WORK TASK A: Can you retype the comment thread on letting companies strike back at network attackers, from "4 of 220 comments" to "I mean offense."?
WORK TASK B: How would the comment thread on letting companies strike back at network attackers go on? Write what comes next after its last sentence.

GIVEN TEXT:
........
4 of 220 comments (clear)

  1. Great idea by cdrudge · · Score: 5, Interesting

    This is a great idea. What on earth could possibly go wrong?!?! Lets give the power hungry, egotistical, anti-social network security "experts" who are in charge of creating the insecure networks the right to use "deadly force" against those they think might be responsible.

    I can't wait for the fecal matter to hit the CPU fan when the wrong company is targeted for retaliation er I mean offense.

  2. Re:If you deputize them by Zeek40 · · Score: 4, Interesting

    That hasn't worked too well with the NSA. I can't imagine that a private corporation with a financial incentive would be able to restrain themselves from attacking their competetors once they were given the go-ahead to start lashing out when their network gets DDOSd.

  3. Re:What is old is new again by niftymitch · · Score: 4, Interesting

    Look up "letters of marque and reprisal", and perhaps "privateering", too.

    Yes and look deeper at history to see how badly that turned out. Law outside of the
    law is not a solution.

    The one missing executive order that could help internet security is that
    all federal TLA class agencies report defects to vendors. Some will elect
    to use a proxy... but defects are serious trouble and need to be squashed.

    Follow that with failure to act legislation...
........
DATA RECORDS:
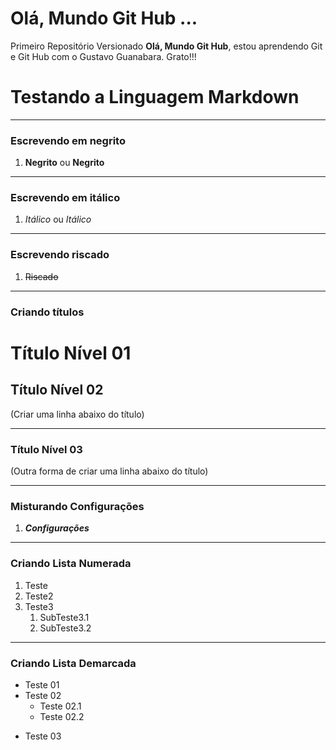 # Olá, Mundo Git Hub ...
Primeiro Repositório Versionado
**Olá, Mundo Git Hub**, estou aprendendo Git e Git Hub com o Gustavo Guanabara. Grato!!!
 
# **Testando a Linguagem Markdown**
***
 
### Escrevendo em negrito
1. **Negrito** ou __Negrito__
***
### Escrevendo em itálico
1. *Itálico* ou _Itálico_
***
### Escrevendo riscado
1. ~~Riscado~~
***
### Criando títulos
# Título Nível 01
## Título Nível 02
(Criar uma linha abaixo do título)
___
### Título Nível 03 
(Outra forma de criar uma linha abaixo do título)
***
### Misturando Configurações
1. **_Configurações_**
***
### Criando Lista Numerada
1. Teste
2. Teste2
3. Teste3
   1. SubTeste3.1
   2. SubTeste3.2
***
### Criando Lista Demarcada
- Teste 01
- Teste 02
   * Teste 02.1
   * Teste 02.2
* Teste 03   
 
 
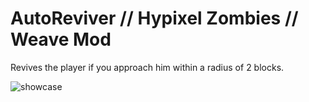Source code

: # AutoReviver // Hypixel Zombies // Weave Mod

Revives the player if you approach him within a radius of 2 blocks.


![showcase](https://github.com/Dreaght/AutoReviver/assets/111290888/04295f03-8bfb-49df-bc18-ed5c2094e8c0)
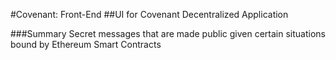 #Covenant: Front-End
##UI for Covenant Decentralized Application

###Summary
Secret messages that are made public given certain situations bound by Ethereum Smart Contracts

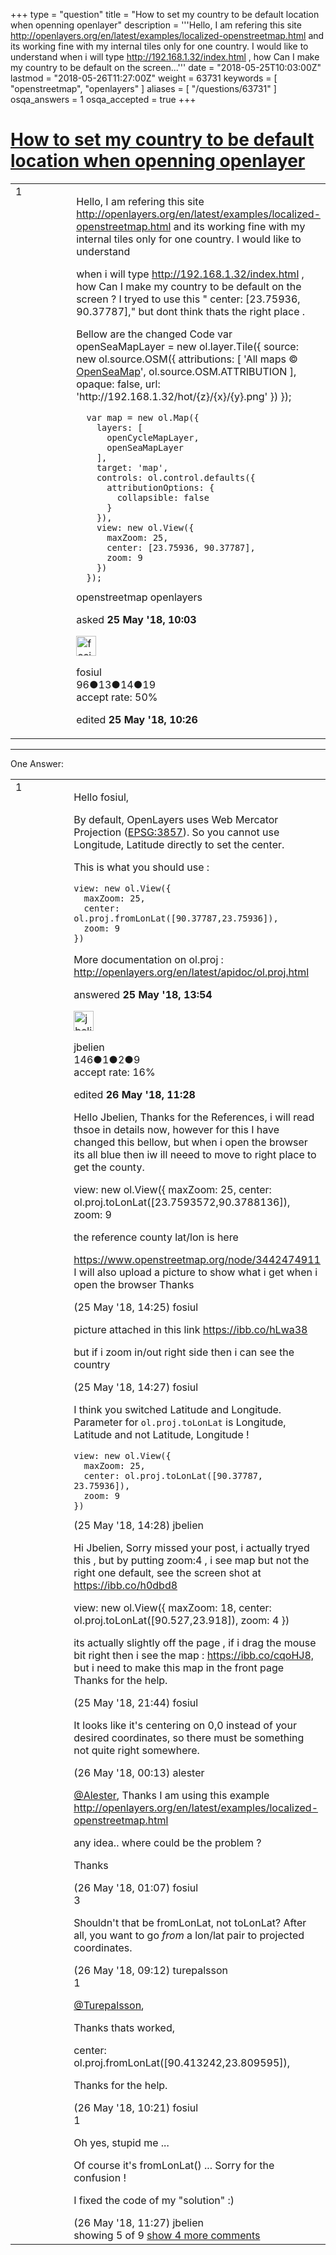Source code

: +++
type = "question"
title = "How to set my country to be default location when openning openlayer"
description = '''Hello,  I am refering this site http://openlayers.org/en/latest/examples/localized-openstreetmap.html and its working fine with my internal tiles only for one country.  I would like to understand  when i will type http://192.168.1.32/index.html , how Can I make my country to be default on the screen...'''
date = "2018-05-25T10:03:00Z"
lastmod = "2018-05-26T11:27:00Z"
weight = 63731
keywords = [ "openstreetmap", "openlayers" ]
aliases = [ "/questions/63731" ]
osqa_answers = 1
osqa_accepted = true
+++

<div class="headNormal">

# [How to set my country to be default location when openning openlayer](/questions/63731/how-to-set-my-country-to-be-default-location-when-openning-openlayer)

</div>

<div id="main-body">

<div id="askform">

<table id="question-table" style="width:100%;">
<colgroup>
<col style="width: 50%" />
<col style="width: 50%" />
</colgroup>
<tbody>
<tr>
<td style="width: 30px; vertical-align: top"><div class="vote-buttons">
<span id="post-63731-upvote" class="ajax-command post-vote up" rel="nofollow" title="I like this post (click again to cancel)"> </span>
<div id="post-63731-score" class="post-score" title="current number of votes">
1
</div>
<span id="post-63731-downvote" class="ajax-command post-vote down" rel="nofollow" title="I dont like this post (click again to cancel)"> </span> <span id="favorite-mark" class="ajax-command favorite-mark" rel="nofollow" title="mark/unmark this question as favorite (click again to cancel)"> </span>
<div id="favorite-count" class="favorite-count">
&#10;</div>
</div></td>
<td><div id="item-right">
<div class="question-body">
<p>Hello, I am refering this site <a href="http://openlayers.org/en/latest/examples/localized-openstreetmap.html">http://openlayers.org/en/latest/examples/localized-openstreetmap.html</a> and its working fine with my internal tiles only for one country. I would like to understand</p>
<p>when i will type <a href="http://192.168.1.32/index.html">http://192.168.1.32/index.html</a> , how Can I make my country to be default on the screen ? I tryed to use this " center: [23.75936, 90.37787]," but dont think thats the right place .</p>
<p>Bellow are the changed Code var openSeaMapLayer = new ol.layer.Tile({ source: new ol.source.OSM({ attributions: [ 'All maps © <a href="http://www.openseamap.org/">OpenSeaMap</a>', ol.source.OSM.ATTRIBUTION ], opaque: false, url: 'http://192.168.1.32/hot/{z}/{x}/{y}.png' }) });</p>
<pre><code>  var map = new ol.Map({
    layers: [
      openCycleMapLayer,
      openSeaMapLayer
    ],
    target: &#39;map&#39;,
    controls: ol.control.defaults({
      attributionOptions: {
        collapsible: false
      }
    }),
    view: new ol.View({
      maxZoom: 25,
      center: [23.75936, 90.37787],
      zoom: 9
    })
  });</code></pre>
</div>
<div id="question-tags" class="tags-container tags">
<span class="post-tag tag-link-openstreetmap" rel="tag" title="see questions tagged &#39;openstreetmap&#39;">openstreetmap</span> <span class="post-tag tag-link-openlayers" rel="tag" title="see questions tagged &#39;openlayers&#39;">openlayers</span>
</div>
<div id="question-controls" class="post-controls">
&#10;</div>
<div class="post-update-info-container">
<div class="post-update-info post-update-info-user">
<p>asked <strong>25 May '18, 10:03</strong></p>
<img src="https://secure.gravatar.com/avatar/7bb2a94f867841b58214be09992831d3?s=32&amp;d=identicon&amp;r=g" class="gravatar" width="32" height="32" alt="fosiul&#39;s gravatar image" />
<p><span>fosiul</span><br />
<span class="score" title="96 reputation points">96</span><span title="13 badges"><span class="badge1">●</span><span class="badgecount">13</span></span><span title="14 badges"><span class="silver">●</span><span class="badgecount">14</span></span><span title="19 badges"><span class="bronze">●</span><span class="badgecount">19</span></span><br />
<span class="accept_rate" title="Rate of the user&#39;s accepted answers">accept rate:</span> <span title="fosiul has one accepted answer">50%</span></p>
</div>
<div class="post-update-info post-update-info-edited">
<p><span> edited <strong>25 May '18, 10:26</strong> </span></p>
</div>
</div>
<div id="comments-container-63731" class="comments-container">
&#10;</div>
<div id="comment-tools-63731" class="comment-tools">
&#10;</div>
<div class="clear">
&#10;</div>
<div id="comment-63731-form-container" class="comment-form-container">
&#10;</div>
<div class="clear">
&#10;</div>
</div></td>
</tr>
</tbody>
</table>

------------------------------------------------------------------------

<div class="tabBar">

<span id="sort-top"></span>

<div class="headQuestions">

One Answer:

</div>

</div>

<span id="63735"></span>

<div id="answer-container-63735" class="answer accepted-answer">

<table style="width:100%;">
<colgroup>
<col style="width: 50%" />
<col style="width: 50%" />
</colgroup>
<tbody>
<tr>
<td style="width: 30px; vertical-align: top"><div class="vote-buttons">
<span id="post-63735-upvote" class="ajax-command post-vote up" rel="nofollow" title="I like this post (click again to cancel)"> </span>
<div id="post-63735-score" class="post-score" title="current number of votes">
1
</div>
<span id="post-63735-downvote" class="ajax-command post-vote down" rel="nofollow" title="I dont like this post (click again to cancel)"> </span> <span class="accept-answer on" rel="nofollow" title="fosiul has selected this answer as the correct answer"> </span>
</div></td>
<td><div class="item-right">
<div class="answer-body">
<p>Hello fosiul,</p>
<p>By default, OpenLayers uses Web Mercator Projection (<a href="http://epsg.io/3857">EPSG:3857</a>). So you cannot use Longitude, Latitude directly to set the center.</p>
<p>This is what you should use :</p>
<pre><code>view: new ol.View({
  maxZoom: 25,
  center: ol.proj.fromLonLat([90.37787,23.75936]),
  zoom: 9
})</code></pre>
<p>More documentation on ol.proj : <a href="http://openlayers.org/en/latest/apidoc/ol.proj.html">http://openlayers.org/en/latest/apidoc/ol.proj.html</a></p>
</div>
<div class="answer-controls post-controls">
&#10;</div>
<div class="post-update-info-container">
<div class="post-update-info post-update-info-user">
<p>answered <strong>25 May '18, 13:54</strong></p>
<img src="https://secure.gravatar.com/avatar/08e299a7143fc92767e9c66bff9481bc?s=32&amp;d=identicon&amp;r=g" class="gravatar" width="32" height="32" alt="jbelien&#39;s gravatar image" />
<p><span>jbelien</span><br />
<span class="score" title="146 reputation points">146</span><span title="1 badges"><span class="badge1">●</span><span class="badgecount">1</span></span><span title="2 badges"><span class="silver">●</span><span class="badgecount">2</span></span><span title="9 badges"><span class="bronze">●</span><span class="badgecount">9</span></span><br />
<span class="accept_rate" title="Rate of the user&#39;s accepted answers">accept rate:</span> <span title="jbelien has one accepted answer">16%</span></p>
</div>
<div class="post-update-info post-update-info-edited">
<p><span> edited <strong>26 May '18, 11:28</strong> </span></p>
</div>
</div>
<div id="comments-container-63735" class="comments-container">
<span id="63736"></span>
<div id="comment-63736" class="comment">
<div id="post-63736-score" class="comment-score">
&#10;</div>
<div class="comment-text">
<p>Hello Jbelien, Thanks for the References, i will read thsoe in details now, however for this I have changed this bellow, but when i open the browser its all blue then iw ill neeed to move to right place to get the county.</p>
<p>view: new ol.View({ maxZoom: 25, center: ol.proj.toLonLat([23.7593572,90.3788136]), zoom: 9</p>
<p>the reference county lat/lon is here</p>
<p><a href="https://www.openstreetmap.org/node/3442474911">https://www.openstreetmap.org/node/3442474911</a> I will also upload a picture to show what i get when i open the browser Thanks</p>
</div>
<div id="comment-63736-info" class="comment-info">
<span class="comment-age">(25 May '18, 14:25)</span> <span class="comment-user userinfo">fosiul</span>
</div>
</div>
<span id="63737"></span>
<div id="comment-63737" class="comment">
<div id="post-63737-score" class="comment-score">
&#10;</div>
<div class="comment-text">
<p>picture attached in this link <a href="https://ibb.co/hLwa38">https://ibb.co/hLwa38</a></p>
<p>but if i zoom in/out right side then i can see the country</p>
</div>
<div id="comment-63737-info" class="comment-info">
<span class="comment-age">(25 May '18, 14:27)</span> <span class="comment-user userinfo">fosiul</span>
</div>
</div>
<span id="63738"></span>
<div id="comment-63738" class="comment not_top_scorer">
<div id="post-63738-score" class="comment-score">
&#10;</div>
<div class="comment-text">
<p>I think you switched Latitude and Longitude.<br />
Parameter for <code>ol.proj.toLonLat</code> is Longitude, Latitude and not Latitude, Longitude !</p>
<pre><code>view: new ol.View({
  maxZoom: 25,
  center: ol.proj.toLonLat([90.37787, 23.75936]),
  zoom: 9
})</code></pre>
</div>
<div id="comment-63738-info" class="comment-info">
<span class="comment-age">(25 May '18, 14:28)</span> <span class="comment-user userinfo">jbelien</span>
</div>
</div>
<span id="63745"></span>
<div id="comment-63745" class="comment not_top_scorer">
<div id="post-63745-score" class="comment-score">
&#10;</div>
<div class="comment-text">
<p>Hi Jbelien, Sorry missed your post, i actually tryed this , but by putting zoom:4 , i see map but not the right one default, see the screen shot at <a href="https://ibb.co/h0dbd8">https://ibb.co/h0dbd8</a></p>
<p>view: new ol.View({ maxZoom: 18, center: ol.proj.toLonLat([90.527,23.918]), zoom: 4 })</p>
<p>its actually slightly off the page , if i drag the mouse bit right then i see the map : <a href="https://ibb.co/cqoHJ8,">https://ibb.co/cqoHJ8,</a> but i need to make this map in the front page Thanks for the help.</p>
</div>
<div id="comment-63745-info" class="comment-info">
<span class="comment-age">(25 May '18, 21:44)</span> <span class="comment-user userinfo">fosiul</span>
</div>
</div>
<span id="63748"></span>
<div id="comment-63748" class="comment not_top_scorer">
<div id="post-63748-score" class="comment-score">
&#10;</div>
<div class="comment-text">
<p>It looks like it's centering on 0,0 instead of your desired coordinates, so there must be something not quite right somewhere.</p>
</div>
<div id="comment-63748-info" class="comment-info">
<span class="comment-age">(26 May '18, 00:13)</span> <span class="comment-user userinfo">alester</span>
</div>
</div>
<span id="63750"></span>
<div id="comment-63750" class="comment not_top_scorer">
<div id="post-63750-score" class="comment-score">
&#10;</div>
<div class="comment-text">
<p><a href="https://help.openstreetmap.org/users/8189/alester">@Alester</a>, Thanks I am using this example <a href="http://openlayers.org/en/latest/examples/localized-openstreetmap.html">http://openlayers.org/en/latest/examples/localized-openstreetmap.html</a></p>
<p>any idea.. where could be the problem ?</p>
<p>Thanks</p>
</div>
<div id="comment-63750-info" class="comment-info">
<span class="comment-age">(26 May '18, 01:07)</span> <span class="comment-user userinfo">fosiul</span>
</div>
</div>
<span id="63753"></span>
<div id="comment-63753" class="comment">
<div id="post-63753-score" class="comment-score">
3
</div>
<div class="comment-text">
<p>Shouldn't that be fromLonLat, not toLonLat? After all, you want to go <em>from</em> a lon/lat pair to projected coordinates.</p>
</div>
<div id="comment-63753-info" class="comment-info">
<span class="comment-age">(26 May '18, 09:12)</span> <span class="comment-user userinfo">turepalsson</span>
</div>
</div>
<span id="63754"></span>
<div id="comment-63754" class="comment">
<div id="post-63754-score" class="comment-score">
1
</div>
<div class="comment-text">
<p><a href="https://help.openstreetmap.org/users/3893/turepalsson">@Turepalsson</a>,</p>
<p>Thanks thats worked,</p>
<p>center: ol.proj.fromLonLat([90.413242,23.809595]),</p>
<p>Thanks for the help.</p>
</div>
<div id="comment-63754-info" class="comment-info">
<span class="comment-age">(26 May '18, 10:21)</span> <span class="comment-user userinfo">fosiul</span>
</div>
</div>
<span id="63756"></span>
<div id="comment-63756" class="comment">
<div id="post-63756-score" class="comment-score">
1
</div>
<div class="comment-text">
<p>Oh yes, stupid me ...</p>
<p>Of course it's fromLonLat() ... Sorry for the confusion !</p>
<p>I fixed the code of my "solution" :)</p>
</div>
<div id="comment-63756-info" class="comment-info">
<span class="comment-age">(26 May '18, 11:27)</span> <span class="comment-user userinfo">jbelien</span>
</div>
</div>
</div>
<div id="comment-tools-63735" class="comment-tools">
<span class="comments-showing"> showing 5 of 9 </span> <a href="#" class="show-all-comments-link">show 4 more comments</a>
</div>
<div class="clear">
&#10;</div>
<div id="comment-63735-form-container" class="comment-form-container">
&#10;</div>
<div class="clear">
&#10;</div>
</div></td>
</tr>
</tbody>
</table>

</div>

<div class="paginator-container-left">

</div>

</div>

</div>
........
WRITTEN REPLY A:
4 of 220 comments (clear)

  1. Great idea by cdrudge · · Score: 5, Interesting

    This is a great idea. What on earth could possibly go wrong?!?! Lets give the power hungry, egotistical, anti-social network security "experts" who are in charge of creating the insecure networks the right to use "deadly force" against those they think might be responsible.

    I can't wait for the fecal matter to hit the CPU fan when the wrong company is targeted for retaliation er I mean offense.

WRITTEN REPLY B:
    Of all the parts in Windows 10 the update policy may prove to be the
    most important policy decision they made. Because the update is free
    to the globe many bot systems will be eliminated. Perhaps millions of
    compromised systems will be recovered.

    --
    Truth is stranger than fiction, but it is because Fiction is obliged to stick to possibilities; Truth isn't. Mark Twain.
  4. Copyright Piracy by Roger+W+Moore · · Score: 3, Interesting

    It wouldn't last a week before we'd be seeing attacks against competitors.

    It's not competitors I'd be worried about but the copyright trolls. Using their interpretation of copyright law practically everyone would be guilty of "stealing" their data in some form or other and so would be open to be hacked "just to check". The truly ironic thing of course is that by acting under a letter of marque they would actually be far more like a pirate than those they accuse.